## INSTRUCTIONS FOR THE TASK
Given the records below, pull every line with the word "composer" into the answer.

[[ EXTRACTED INFORMATION, beginning ]]

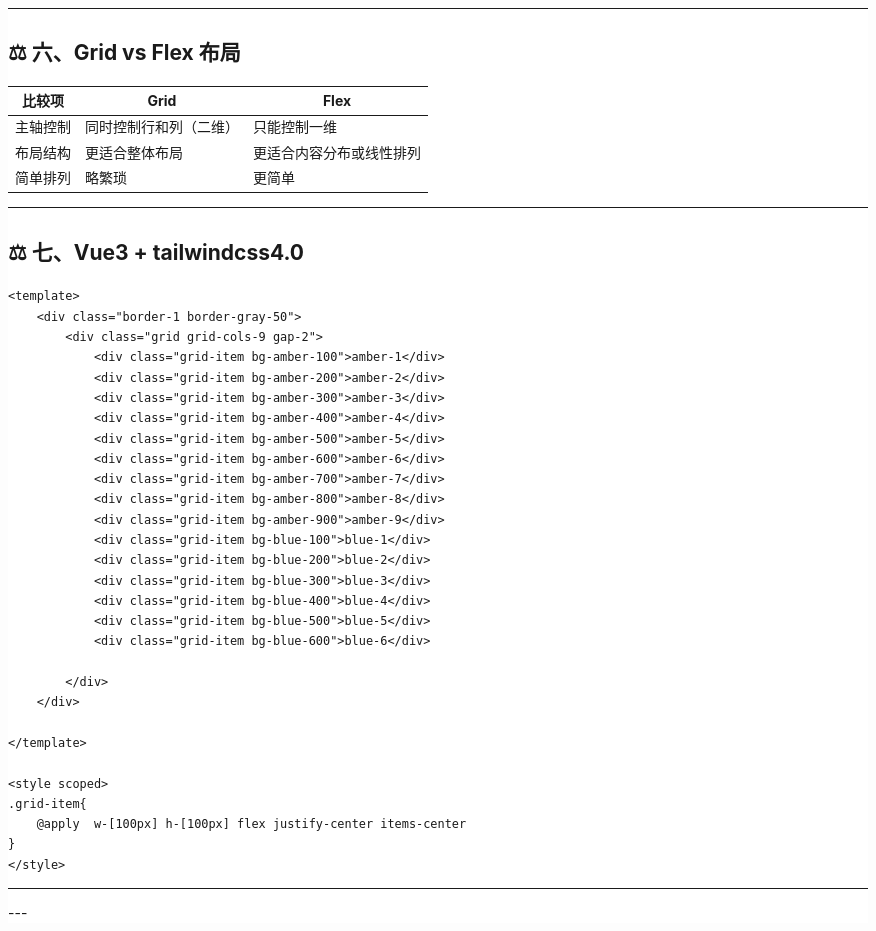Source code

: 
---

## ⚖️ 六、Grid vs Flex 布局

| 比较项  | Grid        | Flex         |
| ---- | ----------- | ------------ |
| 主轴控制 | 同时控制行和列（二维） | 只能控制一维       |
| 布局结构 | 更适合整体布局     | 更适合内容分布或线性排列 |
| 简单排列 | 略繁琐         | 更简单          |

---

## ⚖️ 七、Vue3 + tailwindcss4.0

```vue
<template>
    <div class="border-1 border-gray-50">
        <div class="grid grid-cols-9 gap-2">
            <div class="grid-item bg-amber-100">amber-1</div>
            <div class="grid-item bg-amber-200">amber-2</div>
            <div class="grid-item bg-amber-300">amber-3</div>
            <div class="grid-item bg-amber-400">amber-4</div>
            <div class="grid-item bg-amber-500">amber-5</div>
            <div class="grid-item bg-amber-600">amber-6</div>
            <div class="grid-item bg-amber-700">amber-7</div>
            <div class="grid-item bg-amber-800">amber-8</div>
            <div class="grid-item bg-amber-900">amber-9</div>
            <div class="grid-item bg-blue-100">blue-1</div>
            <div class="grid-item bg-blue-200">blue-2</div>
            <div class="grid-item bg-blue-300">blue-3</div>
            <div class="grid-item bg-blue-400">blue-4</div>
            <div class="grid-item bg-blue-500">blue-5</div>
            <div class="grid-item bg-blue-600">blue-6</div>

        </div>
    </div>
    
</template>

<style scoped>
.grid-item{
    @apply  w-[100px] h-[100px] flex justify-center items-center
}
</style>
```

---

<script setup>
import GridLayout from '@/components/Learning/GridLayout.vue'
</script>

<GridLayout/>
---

[[ EXTRACTED INFORMATION, end ]]
[[ EXTRACTED INFORMATION, beginning ]]

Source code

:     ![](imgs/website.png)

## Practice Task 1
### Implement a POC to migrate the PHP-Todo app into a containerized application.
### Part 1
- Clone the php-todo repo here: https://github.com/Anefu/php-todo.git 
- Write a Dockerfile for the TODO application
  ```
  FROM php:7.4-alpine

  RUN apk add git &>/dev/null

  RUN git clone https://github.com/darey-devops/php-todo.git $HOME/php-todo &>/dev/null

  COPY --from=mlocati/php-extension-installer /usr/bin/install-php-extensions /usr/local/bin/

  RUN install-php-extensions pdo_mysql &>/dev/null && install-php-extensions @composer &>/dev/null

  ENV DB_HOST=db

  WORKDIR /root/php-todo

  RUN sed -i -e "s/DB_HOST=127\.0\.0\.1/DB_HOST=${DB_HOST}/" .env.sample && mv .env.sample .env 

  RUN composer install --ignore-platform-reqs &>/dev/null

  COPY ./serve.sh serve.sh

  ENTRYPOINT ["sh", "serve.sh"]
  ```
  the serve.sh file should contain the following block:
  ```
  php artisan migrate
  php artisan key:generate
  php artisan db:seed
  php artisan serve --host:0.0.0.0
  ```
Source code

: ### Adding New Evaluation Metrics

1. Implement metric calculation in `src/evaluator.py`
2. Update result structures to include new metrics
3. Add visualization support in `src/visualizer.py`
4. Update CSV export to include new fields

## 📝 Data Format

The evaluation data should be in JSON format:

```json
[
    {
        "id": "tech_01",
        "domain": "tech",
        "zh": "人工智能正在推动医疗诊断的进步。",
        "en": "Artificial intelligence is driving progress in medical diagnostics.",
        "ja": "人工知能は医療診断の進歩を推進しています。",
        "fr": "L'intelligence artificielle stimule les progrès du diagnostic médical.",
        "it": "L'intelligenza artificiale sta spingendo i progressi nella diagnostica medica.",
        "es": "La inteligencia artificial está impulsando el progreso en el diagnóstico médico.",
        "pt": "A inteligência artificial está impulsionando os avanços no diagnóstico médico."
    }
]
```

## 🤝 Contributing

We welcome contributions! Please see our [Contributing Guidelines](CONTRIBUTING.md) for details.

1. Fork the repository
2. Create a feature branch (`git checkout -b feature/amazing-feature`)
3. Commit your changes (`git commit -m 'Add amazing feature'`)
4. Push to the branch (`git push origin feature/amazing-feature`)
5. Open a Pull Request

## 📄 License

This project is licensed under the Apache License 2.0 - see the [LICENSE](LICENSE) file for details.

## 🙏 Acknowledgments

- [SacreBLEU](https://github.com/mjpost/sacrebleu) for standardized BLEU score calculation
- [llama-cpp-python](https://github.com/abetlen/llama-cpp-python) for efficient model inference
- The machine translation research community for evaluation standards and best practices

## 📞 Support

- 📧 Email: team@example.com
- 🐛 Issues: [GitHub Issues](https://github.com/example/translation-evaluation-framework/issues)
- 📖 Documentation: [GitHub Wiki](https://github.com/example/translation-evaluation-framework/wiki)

[[ EXTRACTED INFORMATION, end ]]

## ANSWER AREA
  RUN install-php-extensions pdo_mysql &>/dev/null && install-php-extensions @composer &>/dev/null
  RUN composer install --ignore-platform-reqs &>/dev/null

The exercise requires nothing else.